For there is an alternative. The energy options that are cheapest (and best for jobs and the environment) can also be inherently resilient. The best buys -- efficient energy use and appropriate renewable sources - can meet the energy needs of a dynamic economy, save trillions of dollars, and make major failures of energy supply impossible.

The first step toward energy security is to wring far more work out of our energy. Modest improvements in the efficiency of cars and buildings could more than eliminate US oil imports in this decade -- before a power plant or synfuel plant ordered now could deliver any energy whatever, and at a tenth of its cost.

But efficient energy use also makes failures more graceful and correctable. If the heating system fails in January in your superinsulated house in Minnesota , you won't know it for weeks, and then only because the indoor temperature will slowly drift down from 72 degrees to 62 degrees or at worst the upper 50s -- but no lower, so neither you nor your pipes can freeze. The body heat from a few neighbors seeking refuge will bring the house back up to 72 degrees; extra children will overheat it.

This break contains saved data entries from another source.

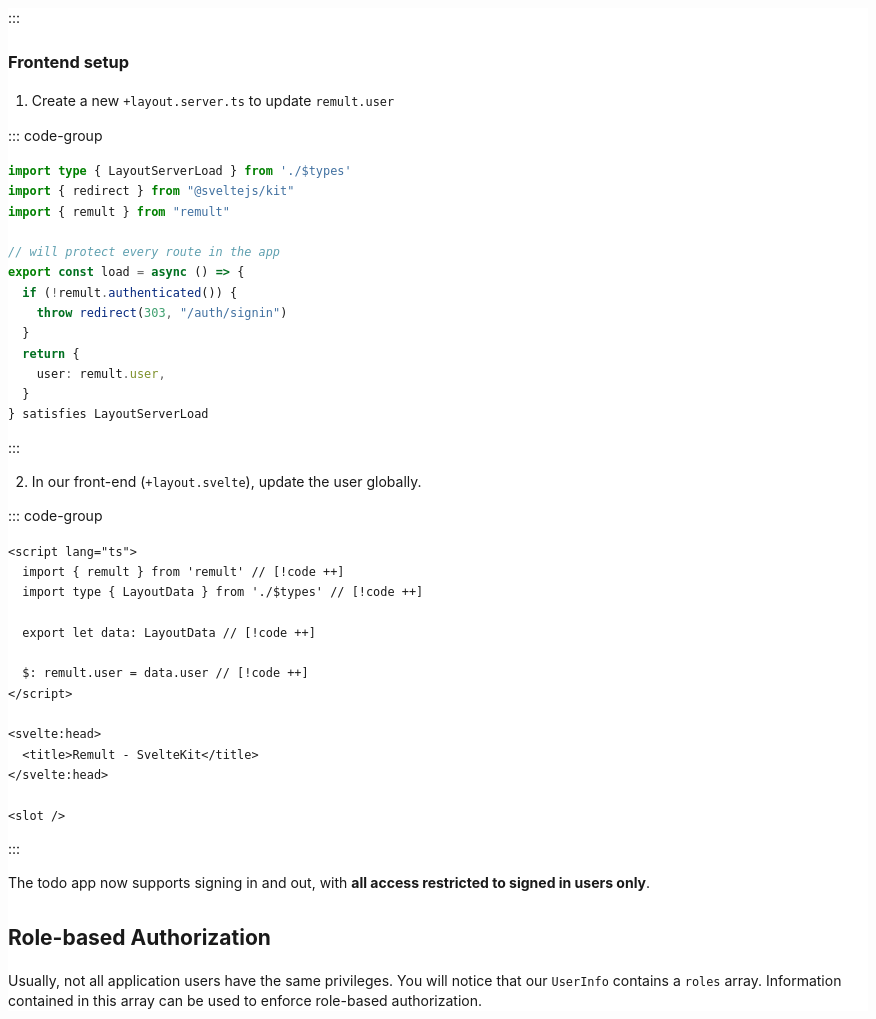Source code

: :::

### Frontend setup

1. Create a new `+layout.server.ts` to update `remult.user`

::: code-group

```ts [src/routes/+layout.server.ts]
import type { LayoutServerLoad } from './$types'
import { redirect } from "@sveltejs/kit"
import { remult } from "remult"

// will protect every route in the app
export const load = async () => {
  if (!remult.authenticated()) {
    throw redirect(303, "/auth/signin")
  }
  return {
    user: remult.user,
  }
} satisfies LayoutServerLoad
```

:::

2. In our front-end (`+layout.svelte`), update the user globally.

::: code-group

```svelte [src/routes/+layout.ts]
<script lang="ts">
  import { remult } from 'remult' // [!code ++]
  import type { LayoutData } from './$types' // [!code ++]

  export let data: LayoutData // [!code ++]

  $: remult.user = data.user // [!code ++]
</script>

<svelte:head>
  <title>Remult - SvelteKit</title>
</svelte:head>

<slot />
```

:::

The todo app now supports signing in and out, with **all access restricted to signed in users only**.

## Role-based Authorization

Usually, not all application users have the same privileges. You will notice that our `UserInfo` contains a `roles` array. Information contained in this array can be used to enforce role-based authorization.
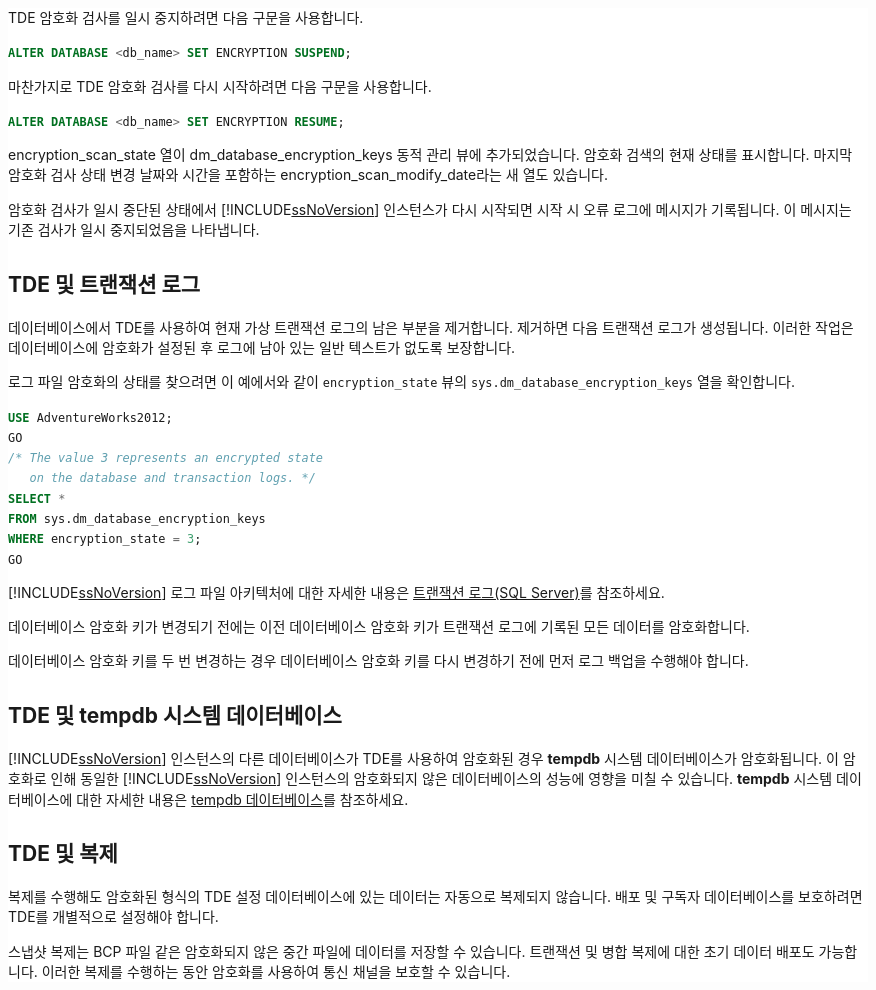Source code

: TDE 암호화 검사를 일시 중지하려면 다음 구문을 사용합니다.

```sql
ALTER DATABASE <db_name> SET ENCRYPTION SUSPEND;
```

마찬가지로 TDE 암호화 검사를 다시 시작하려면 다음 구문을 사용합니다.

```sql
ALTER DATABASE <db_name> SET ENCRYPTION RESUME;
```

encryption_scan_state 열이 dm_database_encryption_keys 동적 관리 뷰에 추가되었습니다. 암호화 검색의 현재 상태를 표시합니다. 마지막 암호화 검사 상태 변경 날짜와 시간을 포함하는 encryption_scan_modify_date라는 새 열도 있습니다.

암호화 검사가 일시 중단된 상태에서 [!INCLUDE[ssNoVersion](../../../includes/ssnoversion-md.md)] 인스턴스가 다시 시작되면 시작 시 오류 로그에 메시지가 기록됩니다. 이 메시지는 기존 검사가 일시 중지되었음을 나타냅니다.

## <a name="tde-and-transaction-logs"></a>TDE 및 트랜잭션 로그

데이터베이스에서 TDE를 사용하여 현재 가상 트랜잭션 로그의 남은 부분을 제거합니다. 제거하면 다음 트랜잭션 로그가 생성됩니다. 이러한 작업은 데이터베이스에 암호화가 설정된 후 로그에 남아 있는 일반 텍스트가 없도록 보장합니다.

로그 파일 암호화의 상태를 찾으려면 이 예에서와 같이 `encryption_state` 뷰의 `sys.dm_database_encryption_keys` 열을 확인합니다.

```sql
USE AdventureWorks2012;
GO
/* The value 3 represents an encrypted state
   on the database and transaction logs. */
SELECT *
FROM sys.dm_database_encryption_keys
WHERE encryption_state = 3;
GO
```

[!INCLUDE[ssNoVersion](../../../includes/ssnoversion-md.md)] 로그 파일 아키텍처에 대한 자세한 내용은 [트랜잭션 로그(SQL Server)](../../../relational-databases/logs/the-transaction-log-sql-server.md)를 참조하세요.

데이터베이스 암호화 키가 변경되기 전에는 이전 데이터베이스 암호화 키가 트랜잭션 로그에 기록된 모든 데이터를 암호화합니다.

데이터베이스 암호화 키를 두 번 변경하는 경우 데이터베이스 암호화 키를 다시 변경하기 전에 먼저 로그 백업을 수행해야 합니다.

## <a name="tde-and-the-tempdb-system-database"></a>TDE 및 tempdb 시스템 데이터베이스

[!INCLUDE[ssNoVersion](../../../includes/ssnoversion-md.md)] 인스턴스의 다른 데이터베이스가 TDE를 사용하여 암호화된 경우 **tempdb** 시스템 데이터베이스가 암호화됩니다. 이 암호화로 인해 동일한 [!INCLUDE[ssNoVersion](../../../includes/ssnoversion-md.md)] 인스턴스의 암호화되지 않은 데이터베이스의 성능에 영향을 미칠 수 있습니다. **tempdb** 시스템 데이터베이스에 대한 자세한 내용은 [tempdb 데이터베이스](../../../relational-databases/databases/tempdb-database.md)를 참조하세요.

## <a name="tde-and-replication"></a>TDE 및 복제

복제를 수행해도 암호화된 형식의 TDE 설정 데이터베이스에 있는 데이터는 자동으로 복제되지 않습니다. 배포 및 구독자 데이터베이스를 보호하려면 TDE를 개별적으로 설정해야 합니다.

스냅샷 복제는 BCP 파일 같은 암호화되지 않은 중간 파일에 데이터를 저장할 수 있습니다. 트랜잭션 및 병합 복제에 대한 초기 데이터 배포도 가능합니다. 이러한 복제를 수행하는 동안 암호화를 사용하여 통신 채널을 보호할 수 있습니다.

Likewise, in a 50-mile-per-gallon car you could continue normal driving for weeks just on the gas in its own tank. A comparably efficient transportation system could run for a year on the oil stored here and there between wellhead and gas pump -- whereas today, if a major pipeline to a refinery is cut, refining shuts down in a few days. Efficient energy use can thus stretch stored fuel long enough to fix what's broken or to improvise new supplies.

More diverse, dispersed, renewable energy sources can improve normal reliability and be virtually uninterruptible. A man who powers his Northern Plains house with wind recently reported that he was watching the evening news on television and saw that his whole area was blacked out. He went outside and looked. Sure enough, all his neighbors' lights were off. So he came back in and watched TV some more to see when his neighbor's lights would come back on.

Decentralized supplies saved Holyoke, Mass. from the 1965 Northeast blackout. A quick-thinking engineer cut off the city from the collapsing grid and ran it instead on a local gas turbine. The money saved by not having to black out Holyoke paid off the capital cost of the power plant in four hours. Likewise, when a 1980 thunderstorm blacked out West Chicago, a gas station which, hours earlier, had installed its own bank of solar cells was the only station pumping gas.

Millions of individuals and thousands of communities are already mobilizing their own resorces to save money, stop the hemorrhage of energy dollars out of the local economy, and insure against energy cutoffs. As a result, since 1979 the US has gotten more than a hundred times as much new energy from savings as from expanded supplies, and more new supply from renewables than from any or all nonrenewables. As the President's corporate socialism erodes true energy security, local initiatives and market economics are starting to restore it -- piece by piece, from the bottom up.